__PROBLEM__
Extract every line of text from the entries below verbatim, omitting the pictures from your answer.

__DATA EXTRACT__
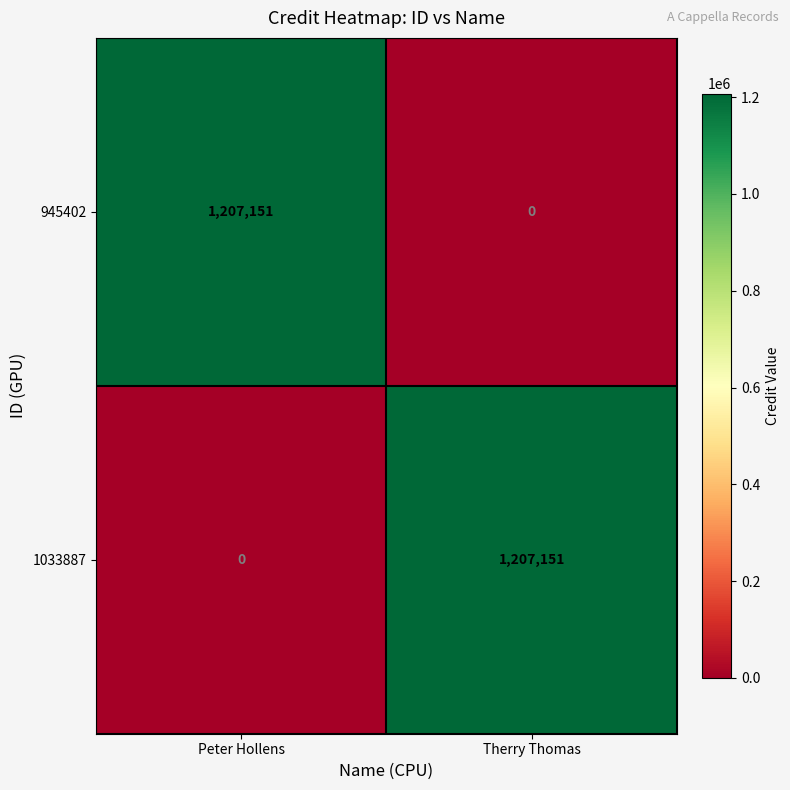

What is the sum of the 1033887 values at Therry Thomas and Peter Hollens?

1207151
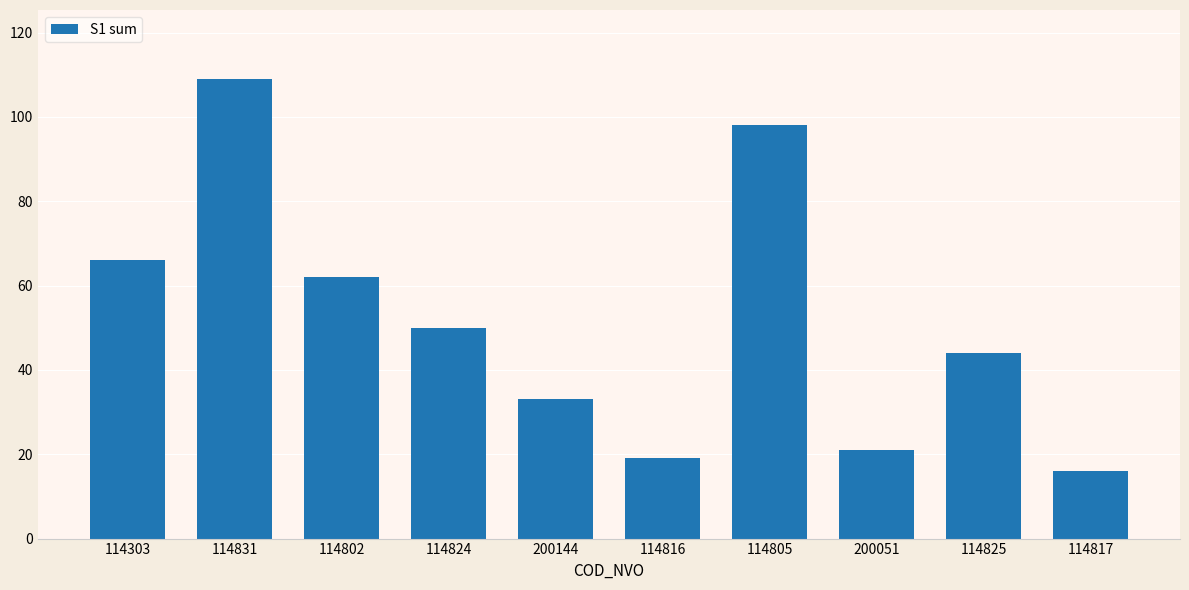

Are the bars grouped side by side (vs. stacked)?

No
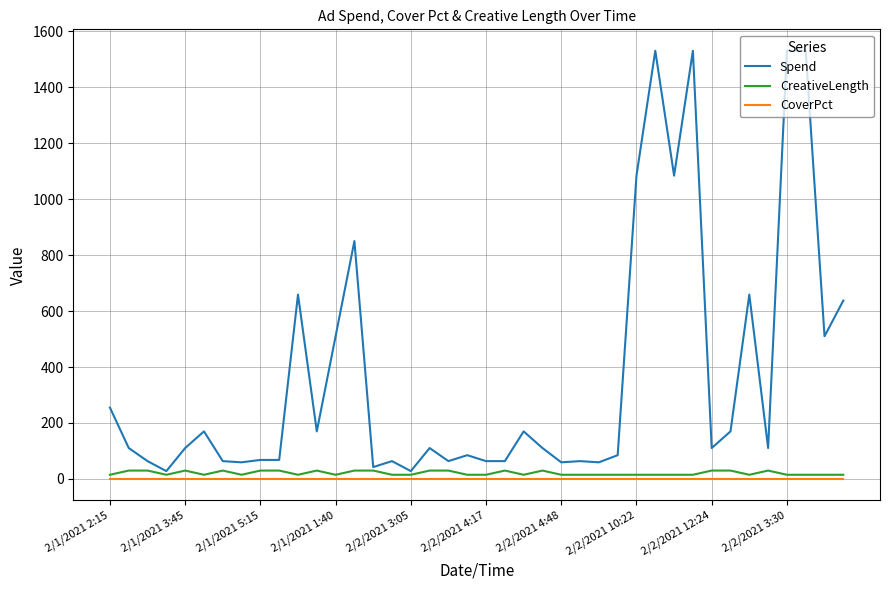

Which series has the largest range (max minus min)?

Spend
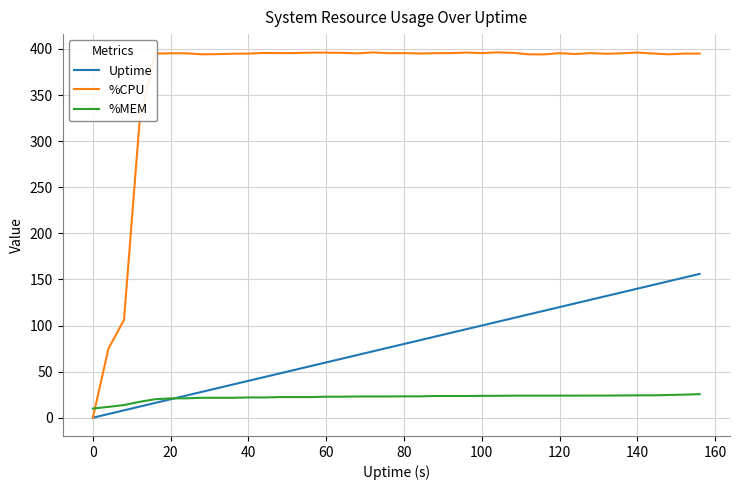

Which series has the widest spread of values?

%CPU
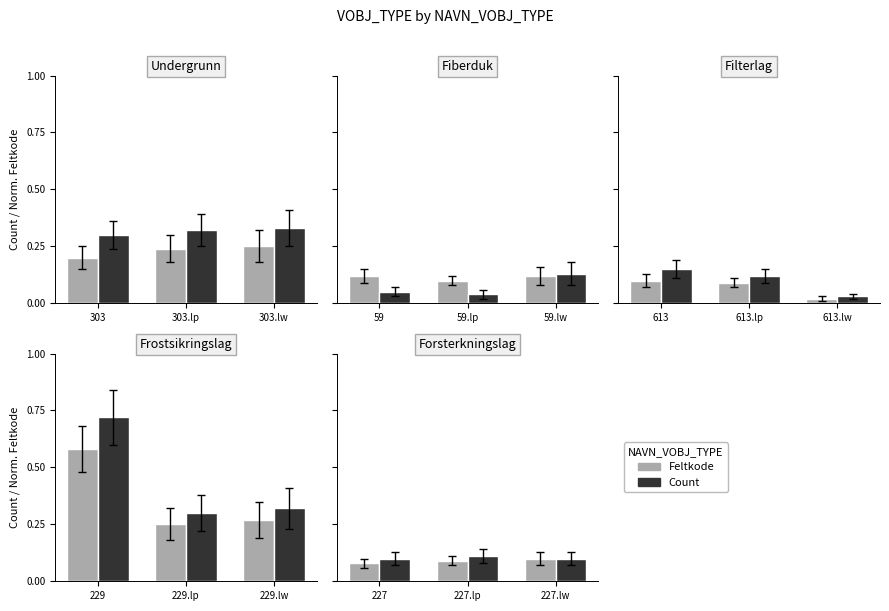

What is the label of the 3rd bar from the right?

227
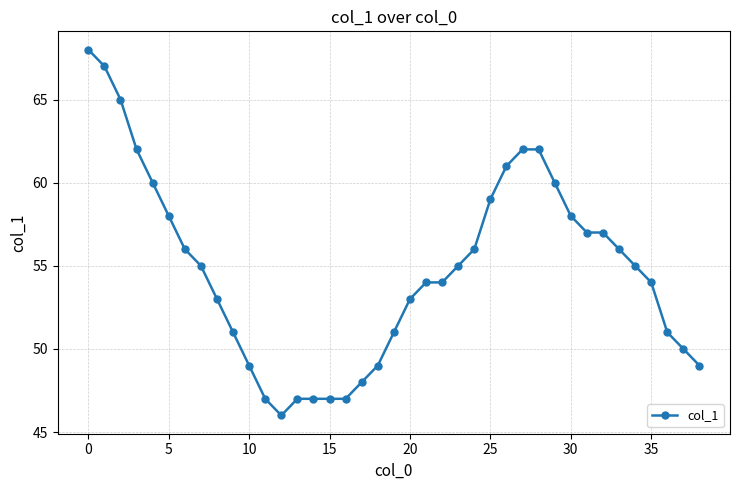

What is the smallest value displayed?

46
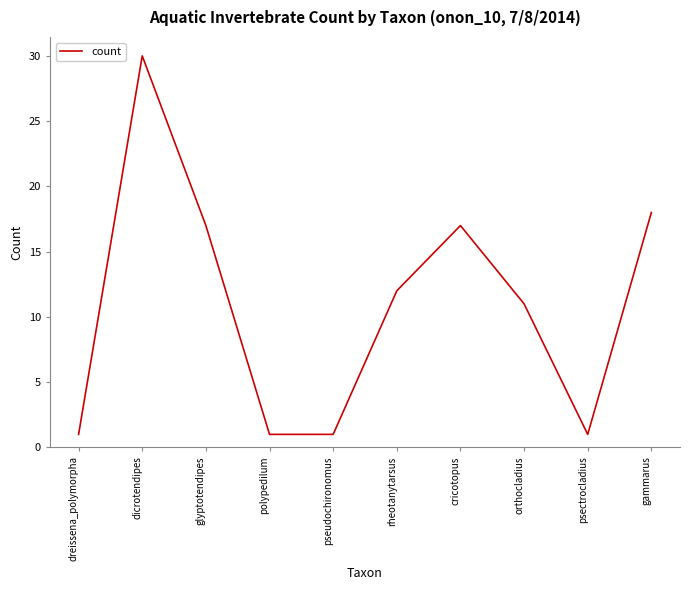

What is the maximum value shown in the chart?

30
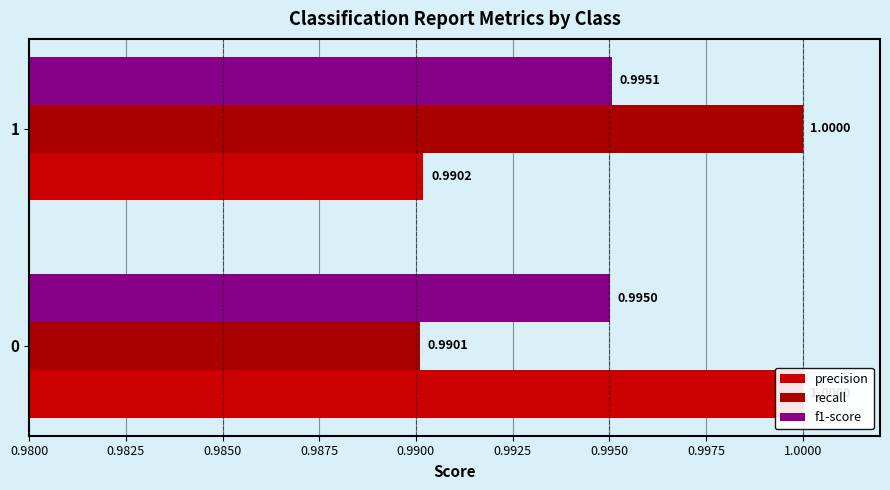

The f1-score series shows 1.8 at 1. True or false?

False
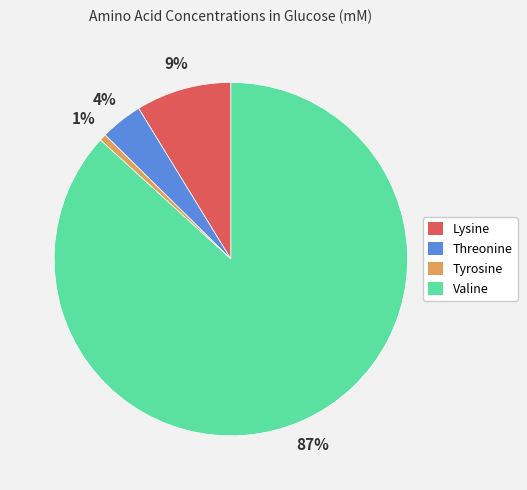

To the nearest percent, what is the combined percentage of Valine and Tyrosine?

87%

__YOUR RESPONSE__
What is the sum of the 1033887 values at Therry Thomas and Peter Hollens?

1207151

Are the bars grouped side by side (vs. stacked)?

No

Which series has the largest range (max minus min)?

Spend

Which series has the widest spread of values?

%CPU

What is the label of the 3rd bar from the right?

227

What is the smallest value displayed?

46

What is the maximum value shown in the chart?

30

The f1-score series shows 1.8 at 1. True or false?

False

To the nearest percent, what is the combined percentage of Valine and Tyrosine?

87%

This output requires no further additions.